A facility-based cross-sectional study was conducted among 453 diagnosed hypertensive adult patients in pastoral health of southern Ethiopia from June 1/2023 to July 30/2023. The study population was randomly selected from among patients diagnosed with hypertension that was followed up during the study period using a systematic random sampling technique. The data were entered into Epi-Data-4.6.0.2 and exported to SATAT version 14 for analysis. A binary logistic regression model was fitted to determine independent predictors of lifestyle modification practices among hypertensive patients. An adjusted odds ratio with a 95% confidence interval was used to declare a state of significance.
Out of 453 potential participants approached, 433 agreed to successfully participate in the study, for a response rate of 95.6%. Of the total participants, 56.1% (95% CI, 51.38-60.74) of the patients practiced the recommended lifestyle modifications. Alcohol consumption (AOR = 0.64, 95% CI: 0.42-0.96), ever-practiced reducing salt intake (AOR = 2.48, 95% CI: 1.57-3.93), and low-density lipoprotein cholesterol levels in the blood (>160 mg/dl) (AOR = 3.3, 95% CI: 1.72-6.34) were independently associated with lifestyle modifications in patients with hypertension.
This study revealed that the prevalence of lifestyle modification practices (LMP) was low among hypertensive patients. Lifestyle modification is not one-stop practical, but continuous proper awareness creation, counseling, and health education and health promotion are needed to scale up healthy behavior in patients with hypertension to create a good lifestyle.
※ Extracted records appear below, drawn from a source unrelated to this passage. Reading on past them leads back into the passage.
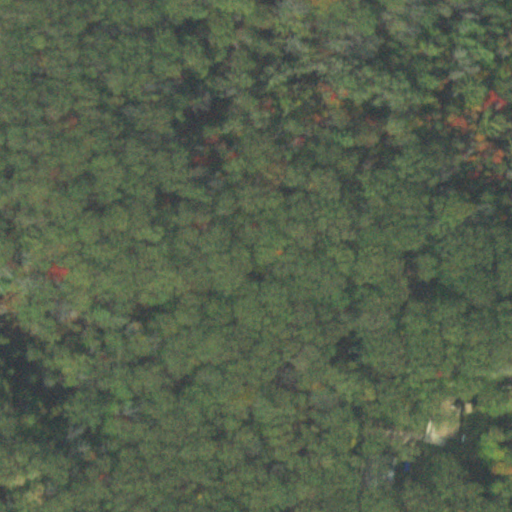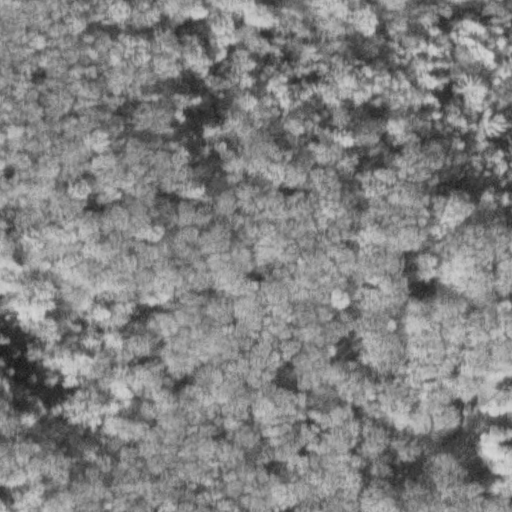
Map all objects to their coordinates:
road: (339, 454)
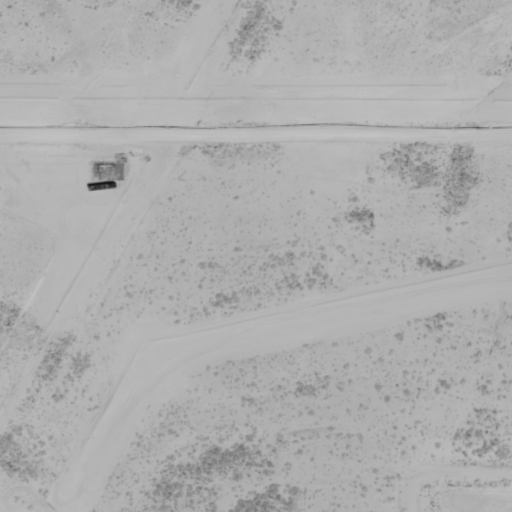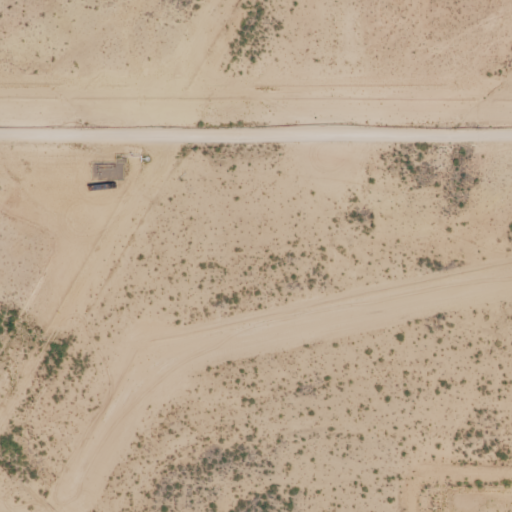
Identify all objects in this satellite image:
road: (256, 145)
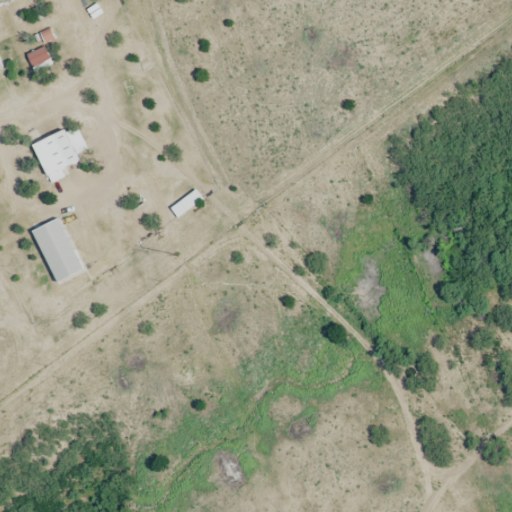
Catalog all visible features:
building: (0, 69)
building: (62, 150)
road: (260, 246)
building: (59, 249)
power tower: (177, 256)
road: (467, 464)
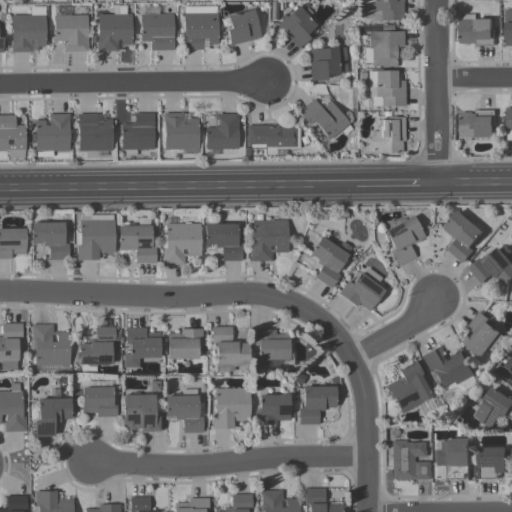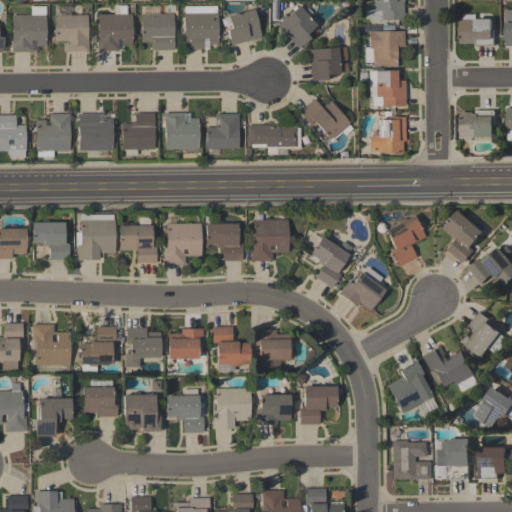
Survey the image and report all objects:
building: (233, 0)
building: (237, 0)
building: (384, 10)
building: (386, 10)
building: (296, 25)
building: (199, 26)
building: (296, 26)
building: (199, 27)
building: (242, 27)
building: (507, 27)
building: (508, 28)
building: (27, 30)
building: (28, 30)
building: (113, 30)
building: (156, 30)
building: (112, 31)
building: (157, 31)
building: (71, 32)
building: (71, 32)
building: (474, 32)
building: (474, 32)
building: (1, 43)
building: (382, 47)
building: (384, 48)
building: (323, 63)
building: (323, 63)
road: (473, 67)
road: (130, 83)
building: (385, 89)
building: (386, 89)
road: (435, 89)
building: (323, 118)
building: (324, 118)
building: (508, 122)
building: (477, 123)
building: (475, 124)
building: (509, 124)
building: (179, 131)
building: (93, 132)
building: (137, 132)
building: (138, 132)
building: (179, 132)
building: (222, 132)
building: (222, 132)
building: (94, 133)
building: (51, 135)
building: (51, 135)
building: (386, 135)
building: (387, 135)
building: (11, 137)
building: (12, 137)
building: (272, 137)
building: (272, 137)
road: (255, 182)
building: (461, 235)
building: (461, 235)
building: (94, 236)
building: (94, 236)
building: (50, 238)
building: (267, 238)
building: (49, 239)
building: (223, 239)
building: (267, 239)
building: (403, 239)
building: (404, 239)
building: (223, 240)
building: (11, 242)
building: (11, 242)
building: (136, 242)
building: (137, 242)
building: (180, 242)
building: (180, 242)
building: (327, 260)
building: (329, 260)
building: (493, 266)
building: (492, 267)
building: (362, 290)
building: (361, 292)
road: (189, 294)
road: (396, 331)
building: (482, 336)
building: (483, 336)
building: (183, 344)
building: (184, 344)
building: (10, 345)
building: (271, 345)
building: (9, 346)
building: (49, 346)
building: (50, 346)
building: (139, 346)
building: (140, 346)
building: (228, 347)
building: (97, 348)
building: (270, 348)
building: (96, 350)
building: (227, 350)
building: (509, 365)
building: (447, 367)
building: (446, 368)
building: (509, 376)
building: (408, 388)
building: (408, 388)
building: (97, 401)
building: (98, 401)
building: (315, 402)
building: (315, 402)
building: (229, 407)
building: (230, 407)
building: (493, 407)
building: (271, 409)
building: (273, 409)
building: (494, 409)
building: (184, 410)
building: (11, 411)
building: (11, 411)
building: (183, 412)
building: (138, 413)
building: (140, 413)
building: (50, 414)
building: (50, 415)
road: (366, 436)
building: (450, 453)
building: (453, 458)
building: (408, 460)
building: (494, 460)
building: (408, 461)
road: (228, 462)
building: (493, 462)
building: (318, 501)
building: (318, 501)
building: (51, 502)
building: (51, 502)
building: (277, 502)
building: (277, 502)
building: (14, 503)
building: (237, 503)
building: (238, 503)
building: (15, 504)
building: (138, 504)
building: (139, 504)
building: (191, 505)
building: (192, 505)
building: (104, 508)
building: (105, 508)
road: (504, 511)
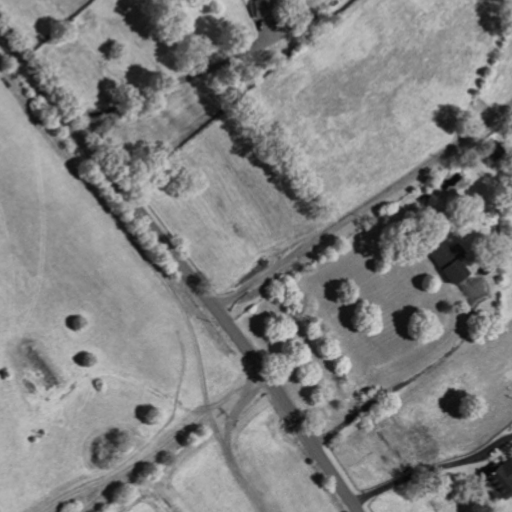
仅不健康行为的直接影响就导致超过2300万人死亡,以及36.5%的伤残调整生命年。日常行为对健康结果和生活质量有重大影响。本研究的目的是确定埃塞俄比亚南部牧区卫生设施中确诊高血压患者与生活方式改变实践相关的行为和生物医学因素。
2023年6月1日至2023年7月30日,在埃塞俄比亚南部牧区卫生机构对453名确诊的成年高血压患者进行了一项基于机构的横断面研究。研究人群是从在研究期间接受随访的高血压患者中使用系统随机抽样技术随机选取的。数据录入Epi-Data-4.6.0.2,并导出到SATAT 14版本进行分析。采用二元逻辑回归模型确定高血压患者生活方式改变实践的独立预测因素。使用调整后的比值比和95%置信区间来判定显著性状态。
在453名被邀请的潜在参与者中,433人同意成功参与研究,应答率为95.6%。在所有参与者中,56.1%(95%置信区间,51.38 - 60.74)的患者进行了推荐的生活方式改变。饮酒(调整后的比值比=0.64,95%置信区间:0.42 - 0.96)、曾实践过减少盐摄入量(调整后的比值比=2.48,95%置信区间:1.57 - 3.93)以及血液中低密度脂蛋白胆固醇水平(>160mg/dl)(调整后的比值比=3.3,95%置信区间:1.72 - 6.34)与高血压患者的生活方式改变独立相关。
本研究表明高血压患者中生活方式改变实践(LMP)的患病率较低。生活方式改变并非一蹴而就,而是需要持续进行适当的意识培养、咨询以及健康教育和健康促进,以扩大高血压患者的健康行为,从而形成良好的生活方式。